Consider the following problem: a viewer experiences a degradation in video quality. The hunt is on to find the root cause. The data from the player shows how it transitioned to subsequent lower streams. That’s what you have in terms of player visibility. But what caused the transition? More player data, again visibility, shows there bandwidth is available. Yet you still can’t draw a conclusion from this. There’s nothing observable. So you look at CDN logs. Yet another source of data. In the logs, you can see all of the bitrates are in the cache and the cache is responding correctly to player requests.
You get the picture.
With visibility, you can see each data source but independent of the others. With observability, those elements become connected. In the example problem with a degradation in video quality, you wouldn’t even have to examine the CDN logs because the encoder would have already thrown an error which your monitoring system would have picked upon, correlating it to the errors from the player session data, and displaying an indicator.
Building for Observability
Observability isn’t something that just happens. Yes, conclusions can be made manually by clever engineers when looking at siloed datasets through different visualization tools. But a good monitoring strategy and architecture, with a flexible harness for connecting data from any source within the workflow, makes observability happen. It doesn’t leave it to human intuition or interpretation. It takes all that data and connects it, correlates it, and visualizes it in a way which makes observability clear. Imagine being able to see your streaming workflow from end-to-end, with clear visual indicators which identify when something is having issues or failing. Think of it as green, yellow, and red lights. The key, though, is that all of the data is related meaning operations engineers can easily observe problems and dig into details as needed.

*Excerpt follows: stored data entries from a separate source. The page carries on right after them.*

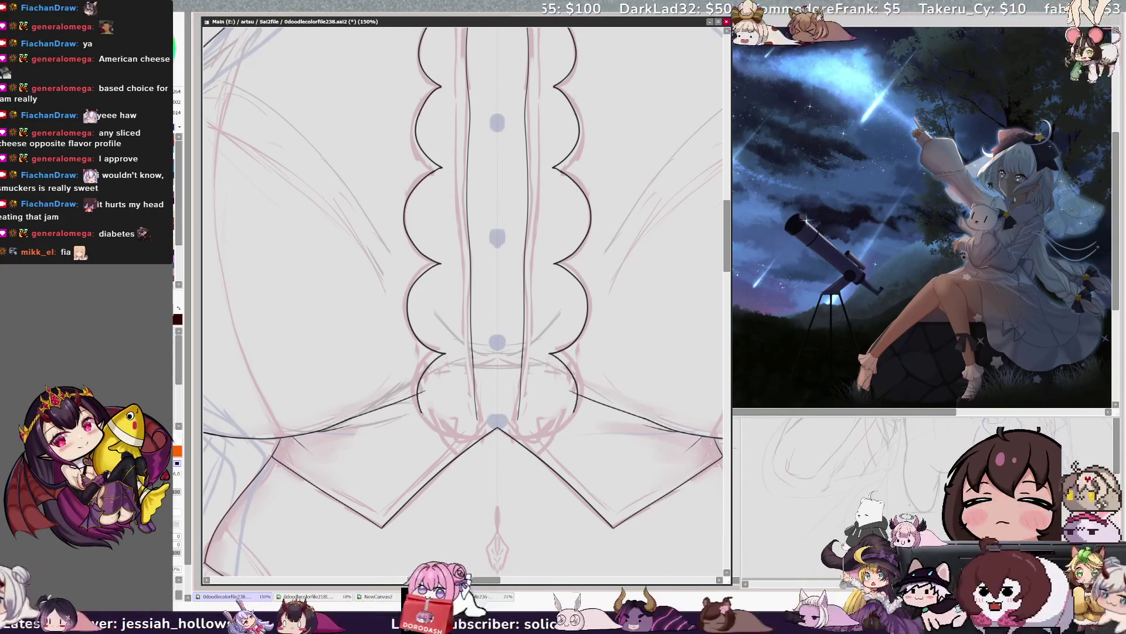
key(ctrl+z)
mouse_move(446, 353)
mouse_down()
mouse_move(420, 381)
mouse_move(427, 427)
mouse_move(462, 439)
mouse_up()
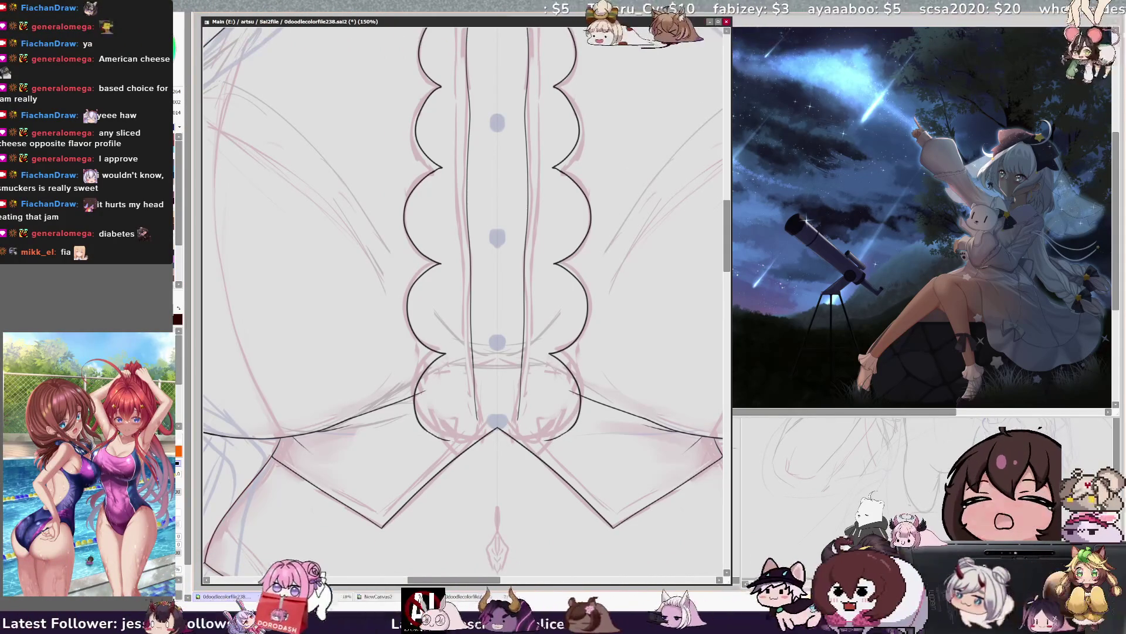
key(ctrl+z)
key(ctrl+z)
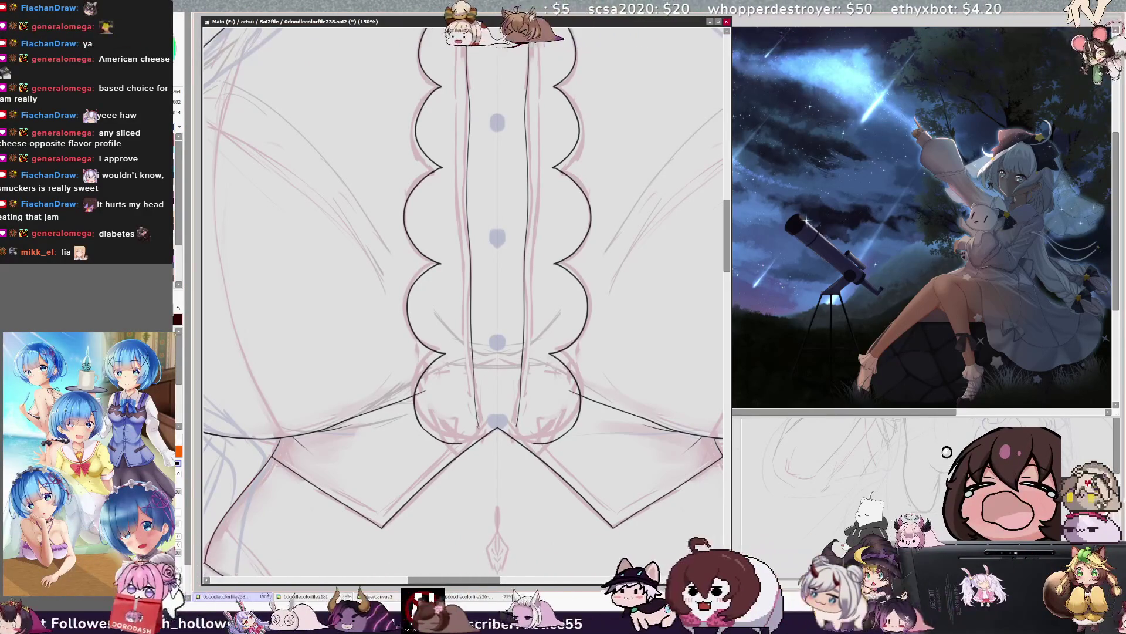
drag(476, 437, 496, 423)
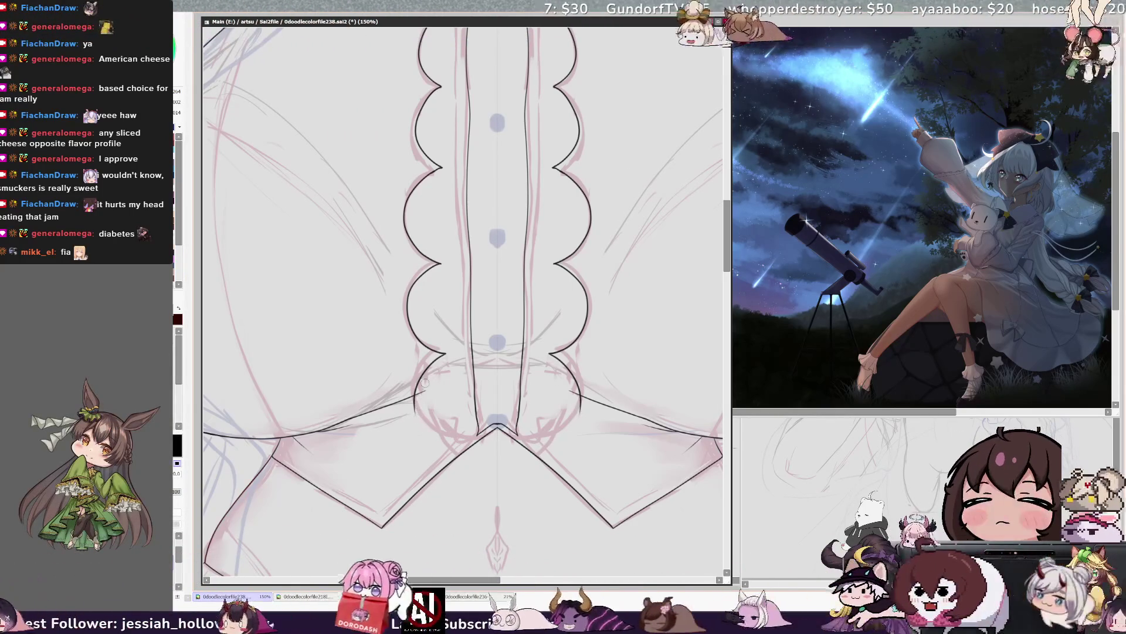
Step: Draw the closing curves under both lobes above the V point, then zoom out to 33.3%
drag(415, 399, 476, 435)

But for observability to be available to anyone in the organization, for conclusions to be presented as part of the act of monitoring, the monitoring system itself must do some of the heavy lifting of enabling observability. It should be embraced at the inception, during the development of the monitoring strategy. Because with that in hand, building a monitoring harness will be based on decisions rooted in enabling observations, not just visibility. These decisions include selecting tools and partners who provide programmatic access to data. It includes choosing a data platform, typically a log analytics tool, which can help normalize incoming data and enable correlations. And it also includes developing interfaces which visualize those observations so that engineers, operations, product managers, and anyone in the organization can act more quickly to ensure a consistent and reliable experience for viewers.